Dans la source sur l'écriture de Regular Show, combien de temps chacun a-t-il pour écrire ce que lui inspire le papier tiré du chapeau ?

___ Source

Comment créer un script de Regular Show ?

Contrairement à la plupart des séries animées, comme à tout hasard Les Simpson, Les Tortues Ninja ou encore Souvenirs de Gravity Falls, Regular Show est une série dont les scripts ne sont pas vraiment écris de suite, mais storyboardés directement avec une continuité dialoguée.

D’autres séries que vous connaissez utilisent cette méthode, comme par exemple l’excellente Steven Universe, Adventure Time, Clarence, Bob l’éponge ou Sanjay et Craig.

Le principe est donc de faire travailler un binôme de storyboarders qui vont à la fois travailler sur les boards et les dialogues, en s’échangeant les idées afin de constituer un épisode. Evidemment, dit comme ça, tout semble simple.

Mais quelle est la méthode ? Comment le processus se déroule-t-il donc ? La question a été posée à Owen Dennis, storyboarder sur la série, et voici une traduction de sa réponse, agrémentée et explicité par moi-même.

JG Quintel et John Infantino en salle d’écriture.

L’outline

Il y a deux types de scénaristes pour la série. Les premiers sont les “outline writers”. Le groupe est composé de Matt Price, Michele Cavin, John Infantino, Sean Szeles et bien sûr JG Quintel. Ils se rassemblent dans la salle d’écriture et inventent de nouvelles idées d’épisodes qu’ils condensent en une outline, qui raconte et décrit de manière très générale les grands lignes. La méthode de création d’une outline peut différer d’une séance à l’autre, ce qui n’empêche pas JG Quintel d’expliquer l’un des ces procédés :

On écrit des titres sur des petits morceaux de papier, qui peuvent venir de n’importe où. Quelque chose qui sonne bien, une phrase lue sur internet qui nous a fait rire… On jette tout dans un chapeau et chacun tire un papier, le lit et doit écrire un maximum en trois minutes sur ce que ça lui inspire avant de passer à autre chose. On doit avoir au moins 150 idées en stock, toutes plus horribles les unes que les autres et il y en trois ou quatre qui sont vraiment retenues. Après ça, chacun met ce qui a été retenu en forme en un texte de quelques pages sans dialogues 

Elle contient les bases : qui fait quoi, quand, et la plupart du temps le pourquoi et le comment.

______
___ Données fournies

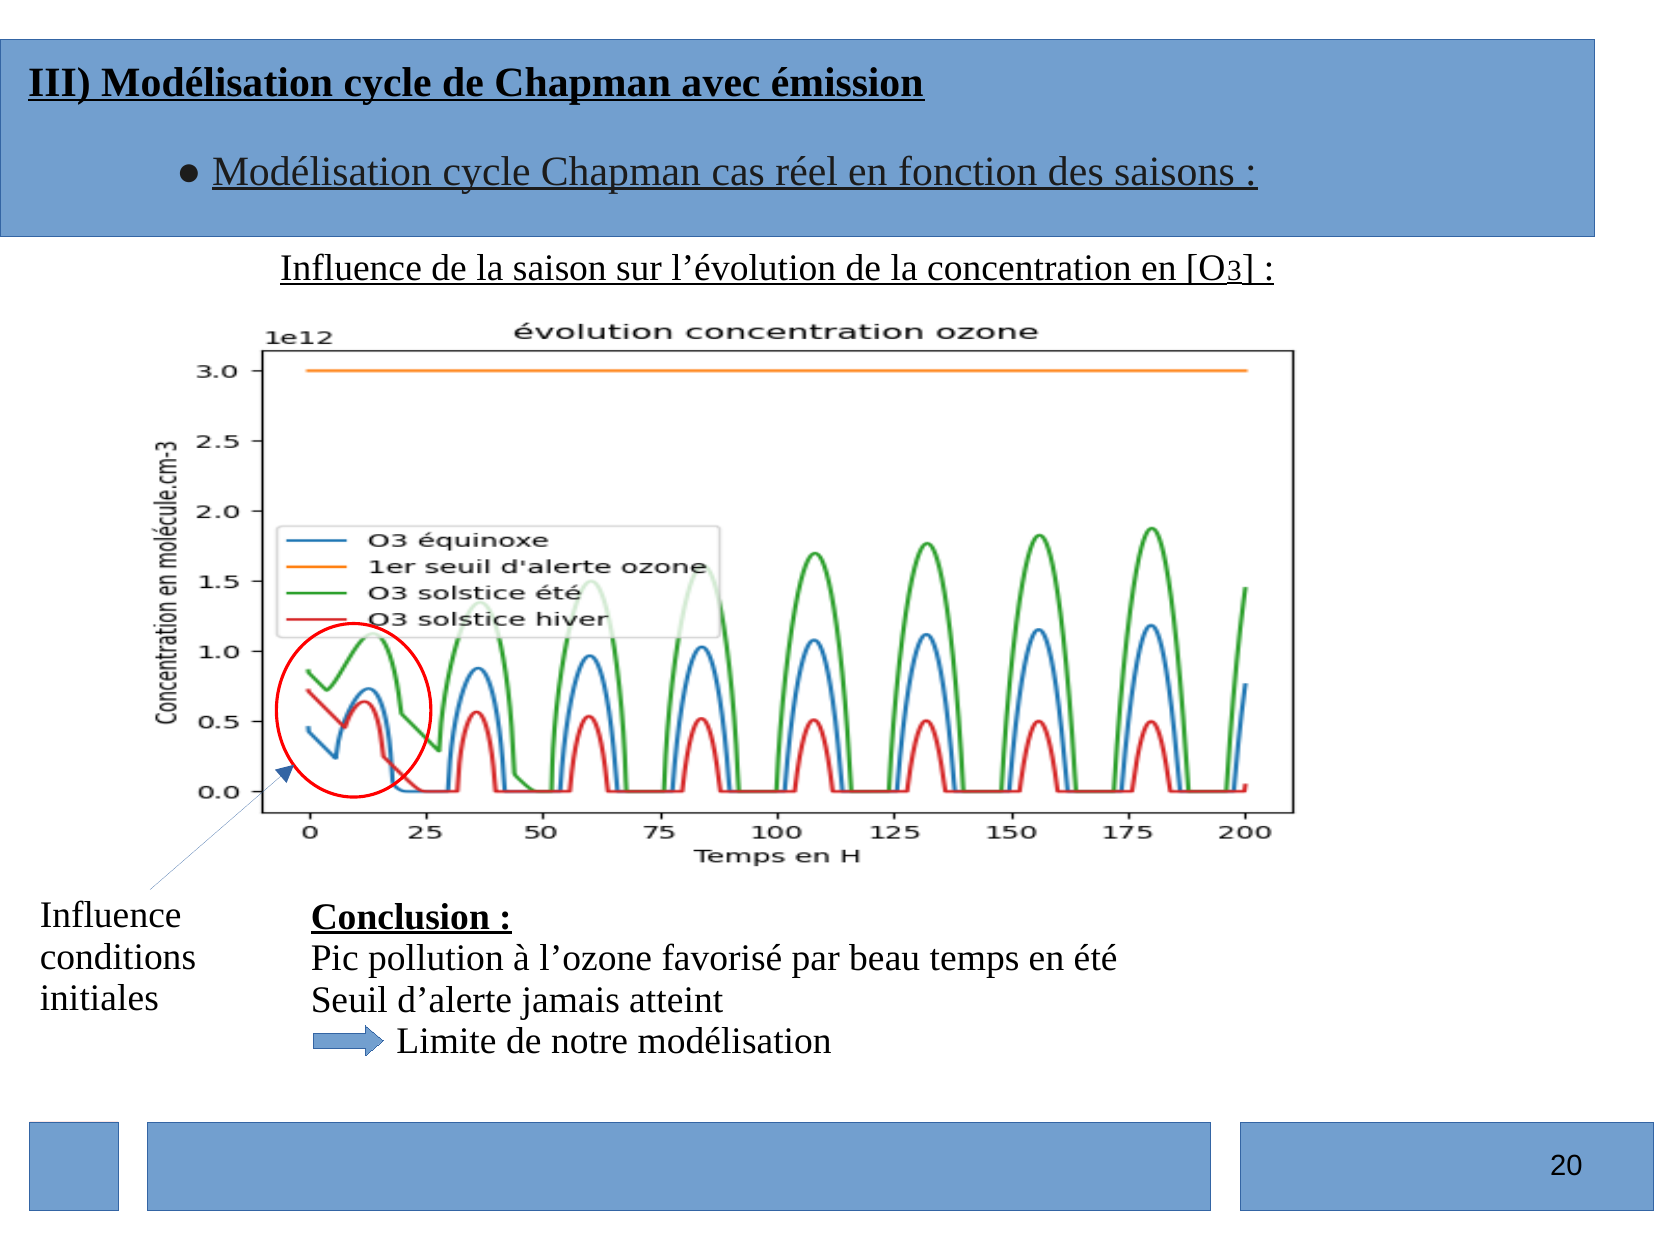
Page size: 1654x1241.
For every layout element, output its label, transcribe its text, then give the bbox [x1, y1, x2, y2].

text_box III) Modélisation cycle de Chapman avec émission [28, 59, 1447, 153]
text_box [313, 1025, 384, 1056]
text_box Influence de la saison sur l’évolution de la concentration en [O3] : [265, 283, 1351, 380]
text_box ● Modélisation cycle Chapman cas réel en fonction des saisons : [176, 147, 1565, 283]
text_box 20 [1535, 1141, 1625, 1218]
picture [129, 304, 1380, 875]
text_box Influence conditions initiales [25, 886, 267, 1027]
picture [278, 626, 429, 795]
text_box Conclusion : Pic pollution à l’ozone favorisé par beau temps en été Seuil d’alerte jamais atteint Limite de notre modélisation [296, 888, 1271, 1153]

______

> [Réponse] Trois minutes au maximum.